Tackling the Art of Revision

“to write is human, to edit is divine” – Stephen King, On Writing

Picture1It’s time to revise the second book in The Conjurors Series, and I must admit that I’m thrilled. Other than creating the plot outline of a story or series, my next favorite step in the writing process is editing. I love connecting the dots, deleting the excess baggage, and even fixing the grammar. It is a restful period after the mental weightlifting that is writing the first draft. Some days I edit a page or a scene, and others I make it through chapters at a time.

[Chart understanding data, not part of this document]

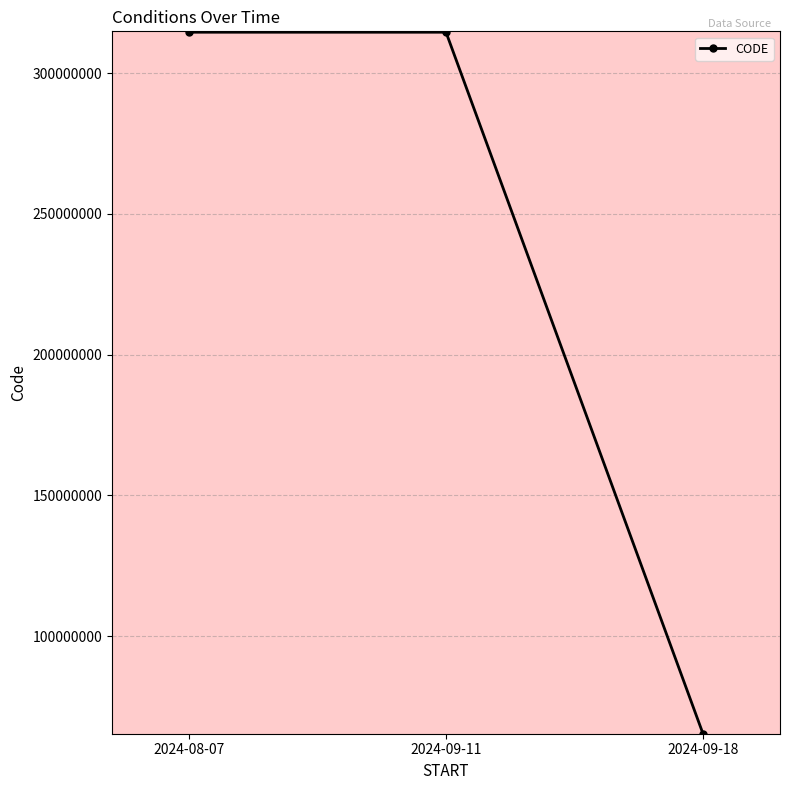

Is it true that the value at 2024-09-11 is 481318178?

False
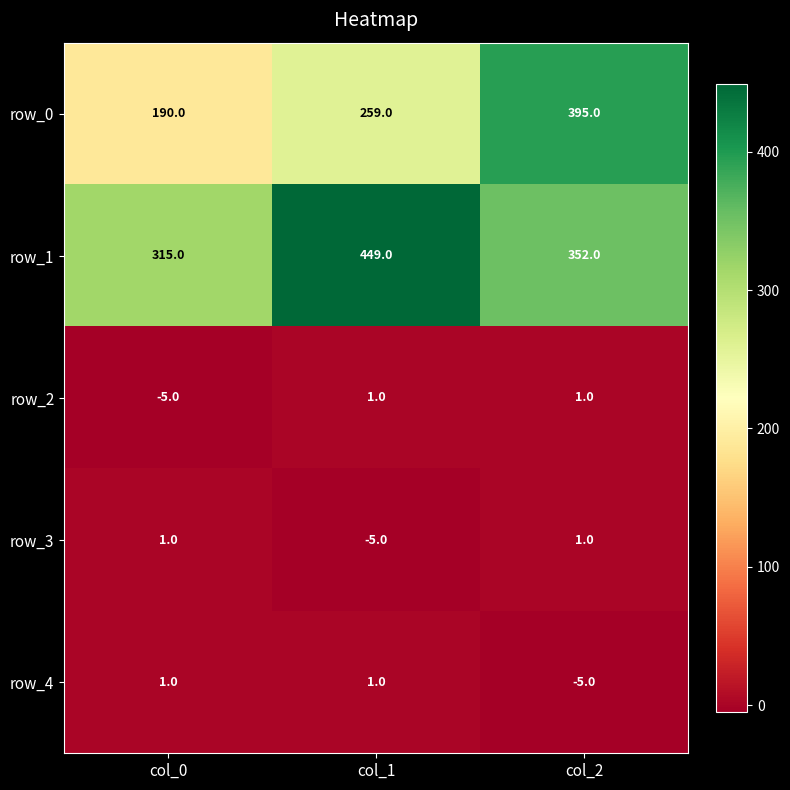

How many data points in row_4 are less than 1?

1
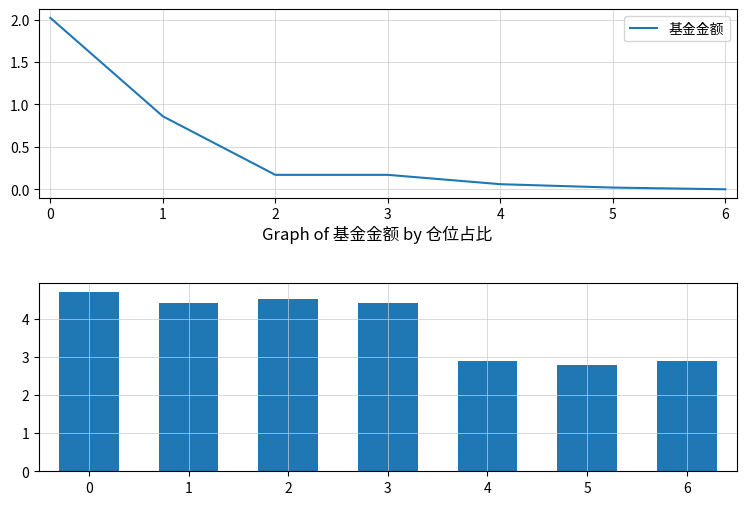

The value of 基金金额 at 5 is 0.0. True or false?

True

Being a creature who loves to research the best ways of doing everything, I began to look into the best way to approach the editing process. I was surprised to find that there wasn’t a lot of insight out there from my favorite authors, like J.K. Rowling, Suzanne Collins, and Cassandra Clare. I think maybe that’s because editing is an intensely personal process that is different for every writer.

I read a cool article in the Boston Globe about how the modernists changed the way that we edit today. Back in Shakespeare’s day, when there were no computers (or typewriters, for that matter), authors would put pen to page, write carefully, and call it a day. The modernists, like Hemingway and Eliot, would write and rewrite, sometimes 10-12 drafts. The end product often looked nothing like the original draft. As tempting as it is to want to go back to the days of writing well the first time, I suspect that the way writers think has fundamentally changed. We can’t go back to a simpler time, and I for one am going to embrace it.

What’s worked for me is first and foremost getting others to read my first draft. I had a lot of success with the Online Writing Workshop for Science Fiction, Fantasy and Horror when I wrote the first book in The Conjurors Series. For book two I have a trusted group of readers whose opinions I trust. Their advice is invaluable in helping me take my work to the next level at both a micro and macro level. They always think of things that would never have crossed my mind, no matter how carefully I edited my work.

I also focus on sections of the story that I know are crucial moments to make sure every word is just right.Then I look at the bigger picture, referring back to my outline to make sure all of the plot connections are in place and that my themes and mood are carried throughout the story.

I’m always on the lookout for new techniques, so let me know – what works best for you when you’re in editing mode?